Salcedo pedía calma; conseguía aplacar a los alumnos y al viejo. El inspector
permanecía, después, largas horas, recostado, con los gruesos brazos
cruzados, y un gorro tejido que le cubría la coronilla.
No podía imaginarse él que Salcedo faltara nunca al internado.

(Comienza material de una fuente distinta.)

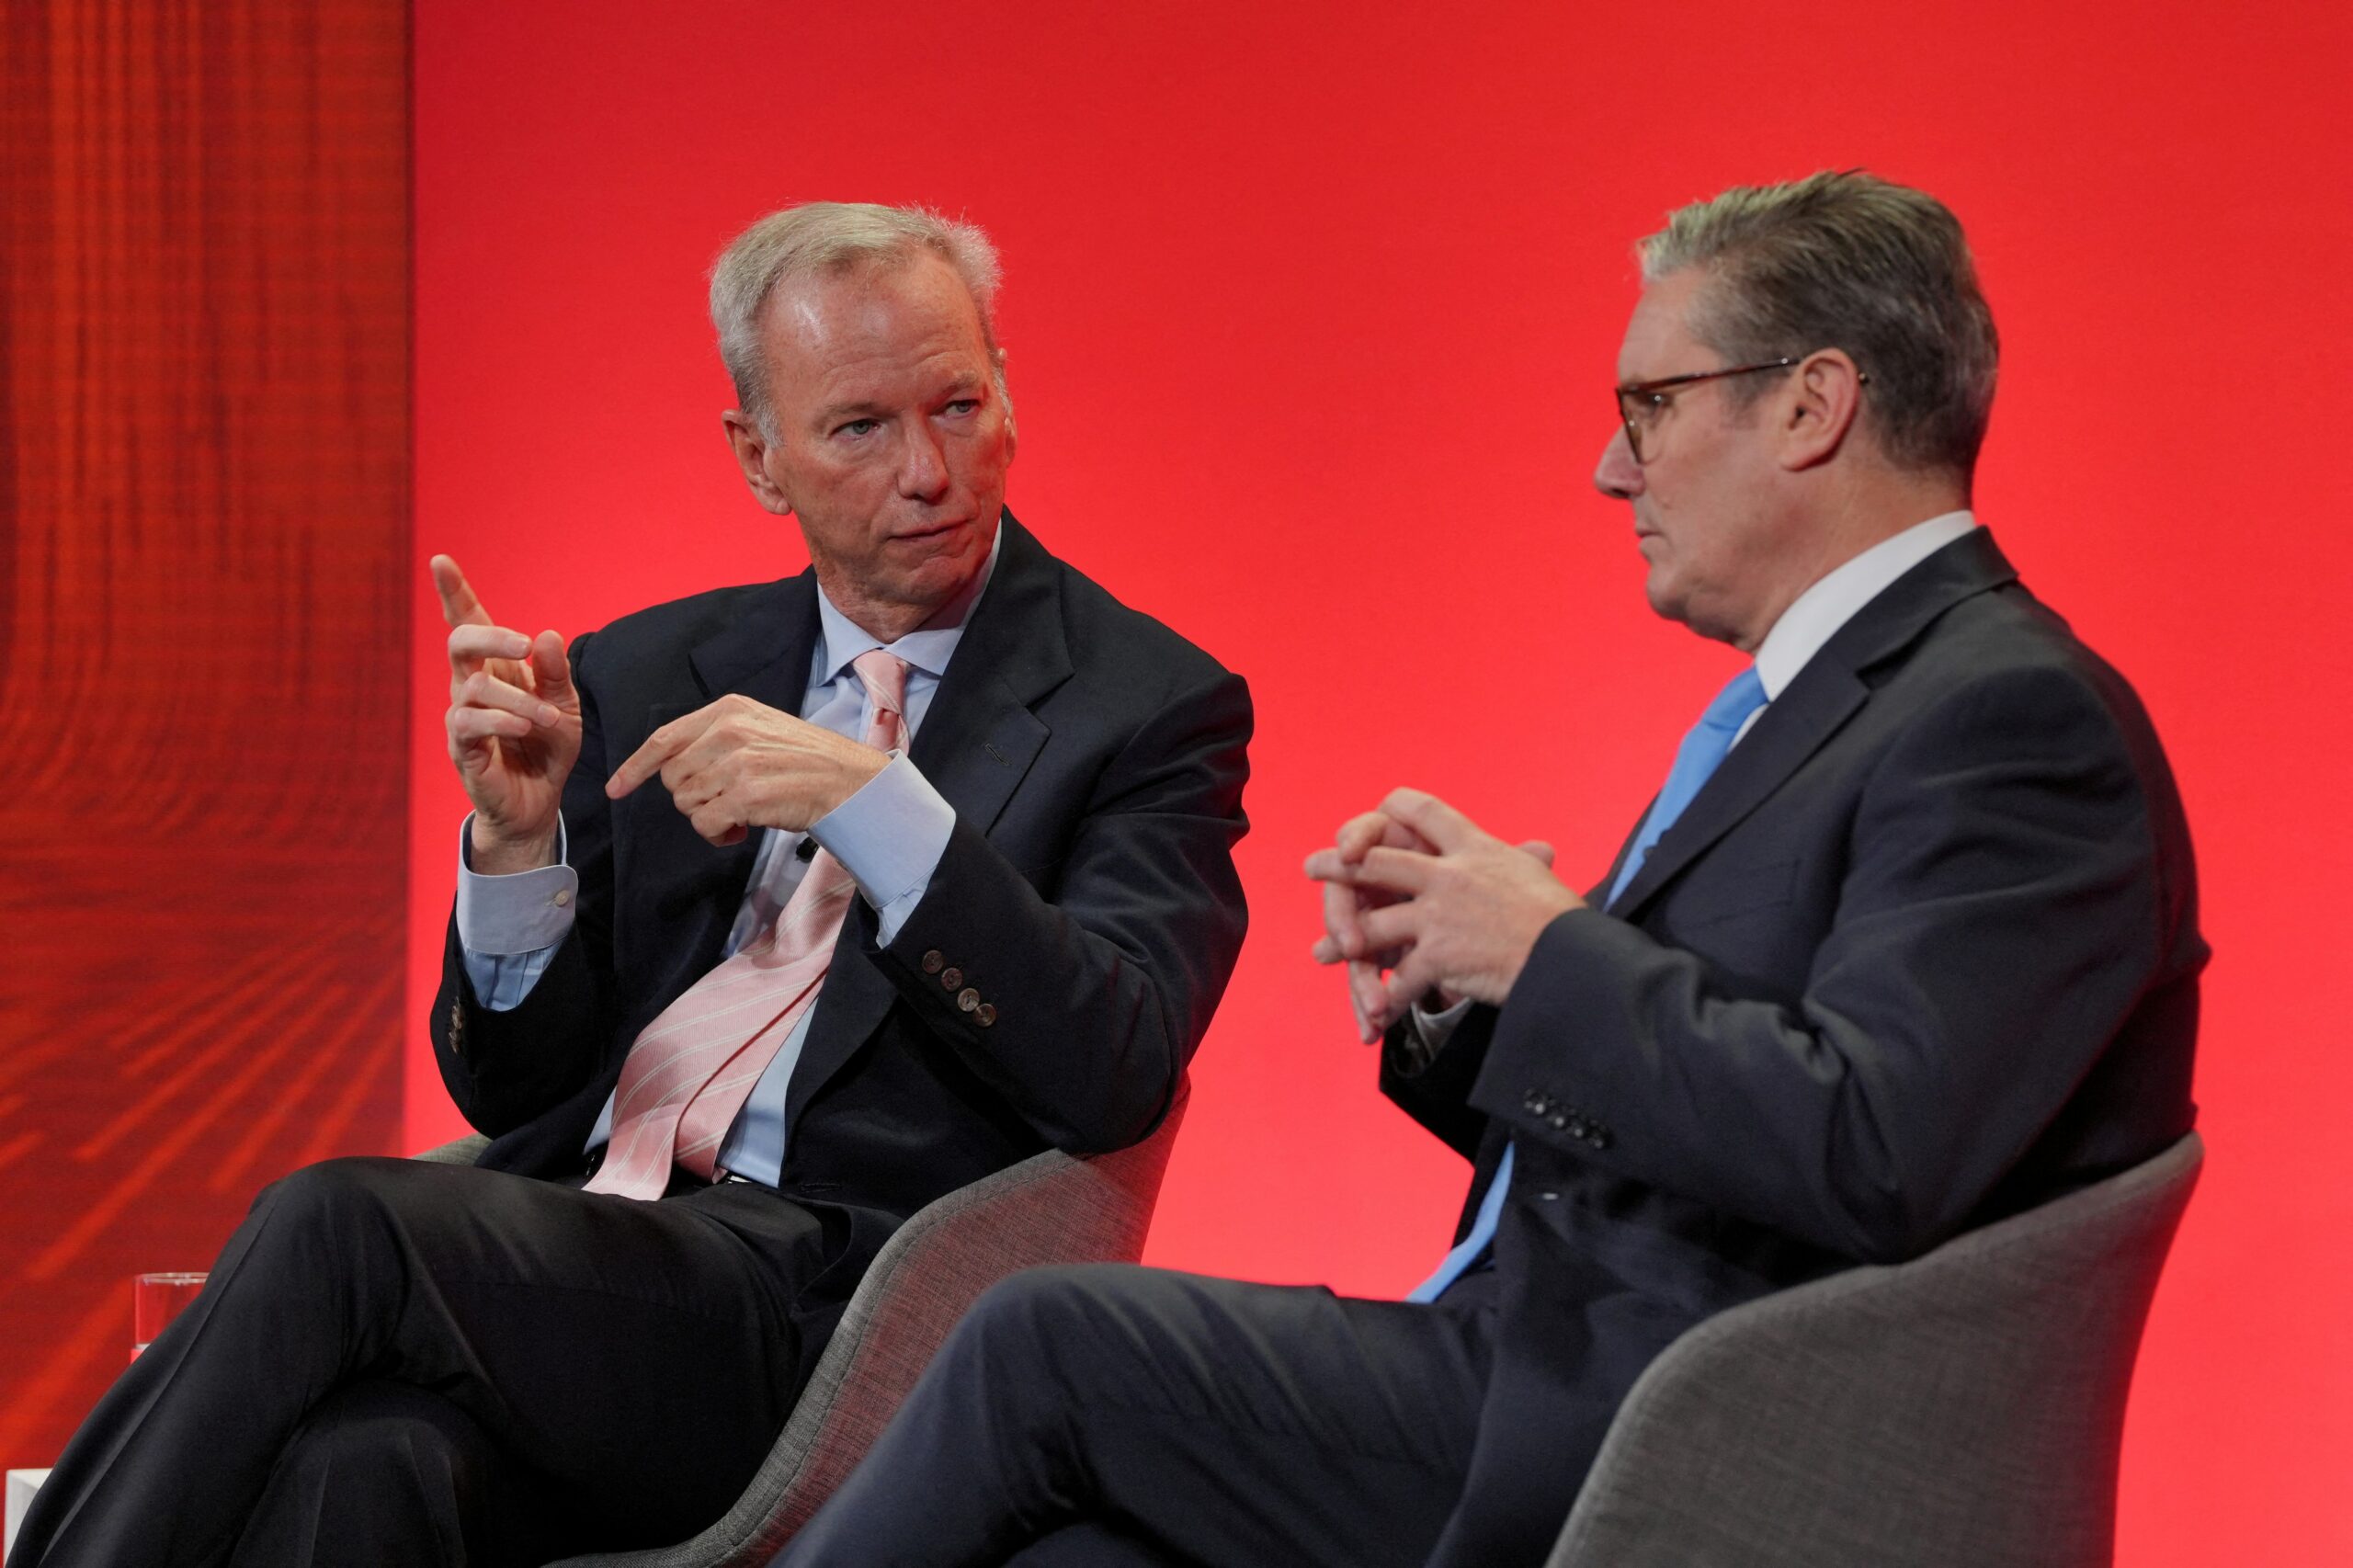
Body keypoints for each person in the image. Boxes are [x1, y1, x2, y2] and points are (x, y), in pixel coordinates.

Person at [772, 171, 2205, 1568]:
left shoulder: (2009, 719)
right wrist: (1474, 996)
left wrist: (1551, 949)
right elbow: (1733, 1102)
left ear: (1813, 405)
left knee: (1047, 1338)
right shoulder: (1839, 702)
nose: (1612, 465)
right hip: (1565, 1364)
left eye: (1652, 404)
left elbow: (1876, 1148)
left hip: (1686, 1422)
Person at [13, 202, 1252, 1567]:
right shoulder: (651, 666)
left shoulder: (1149, 706)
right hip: (593, 1260)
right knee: (366, 1463)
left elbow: (1120, 1062)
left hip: (837, 1311)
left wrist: (879, 809)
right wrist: (519, 847)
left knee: (339, 1219)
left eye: (960, 404)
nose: (930, 472)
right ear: (758, 457)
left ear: (1008, 389)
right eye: (860, 428)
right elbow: (513, 1090)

Cuando el portero fue a cerrar el corral, encontró a Salcedo de pie,
recostado en el ficus que crece a ese lado del claustro. Le mostró la sangre
de su camisa y le pidió que le dejara salir. Tenía la cara cubierta por otro
trapo blanco. Salcedo le explicó que iría solo a la botica, y que volvería
enseguida. El portero obedeció, sin decir una palabra. Salcedo caminó con
pasos apresurados detrás del portero. Éste abrió el postigo del zaguán, y el
joven salió, con el saco puesto.
El portero lo esperó hasta la medianoche. Luego fue a buscarlo en las
calles. El frío de los desiertos rodeaba ya a Ica, la estaba helando. El portero
recorrió la ciudad, todos los barrios. No se atrevía a preguntar. Era un negro
joven. Al amanecer se echó a llorar, y entró así al dormitorio.
Estábamos despiertos. Yo había vigilado hasta el amanecer. Gómez se
sentaba sobre la cama, caminaba unos pasos y volvía a acostarse. Yo no
quise ir donde él. Vigilaba la puerta.
Algunos niños presentimos cuando alguien muere; cuando alguien a
quien dejamos en grave riesgo no vuelve. Lo esperamos con el corazón
oprimido, mientras un insondable pálpito nos hunde en un páramo
resonante donde la respuesta mortal, al unísono, canta, sustenta el presagio,
lo comunica a nuestra fría materia.
Wilster se levantó cuando vio al portero.
—¡Señor inspector! —dijo—. ¡Señor inspector! ¡Despierte!